Shown below is a diagram of the square with vertices \((0, 0), (0, 1), (1, 1), (1, 0)\) and the line \(y = x+c\). The shaded region is the region of the square which lies below the line; this shaded region has area \(A(c)\).

the unit square with the line y equals x plus c with the region of the square below the line shaded

Which of the following graphs shows \(A(c)\) as \(c\) varies?

possible graphs a and b
possible graphs c and d

The area \(A(c)\) is first positive once \(c\) becomes greater than \(−1\), which is when the line \(y = x + c\) first touches the square.

As \(c\) increases, the area increases more and more quickly (as more of the line \(y = x + c\) lies within the square) until \(c = 0\) (when \(y = x\) is a diagonal of the square).

- [Work request]: Please continue the worked solution on the area of the unit square below the line y = x + c, starting after its last sentence.

- [Data block]:
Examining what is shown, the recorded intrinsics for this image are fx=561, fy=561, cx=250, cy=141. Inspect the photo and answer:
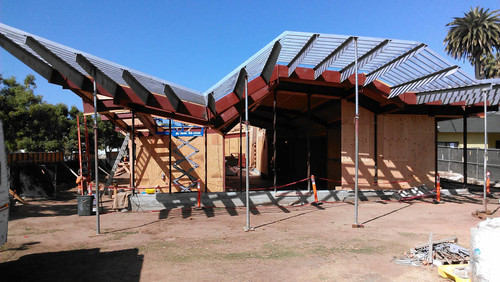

- [Result of the exercise]:
The area then increases more and more slowly until \(c = 1,\) at which point \(A(c)\) reaches its maximum value.

The graph with this shape is (a).

Algebraically, looking at the areas of triangles, when \(-1 \leq c \leq 0\), we have \[A(c) = \dfrac{1}{2}(1+c)^2,\] and when \(0 \leq c \leq 1\), we have \[A(c) = 1-\dfrac{1}{2}(1-c)^2 = c+\dfrac{1}{2} -\dfrac{c^2}{2}.\]

Thus for \(-1 \leq c \leq 0\), we have part of a vertex-down parabola, while for \(0 \leq c \leq 1\), we have part of a vertex-up parabola.

The only possible answer is (a).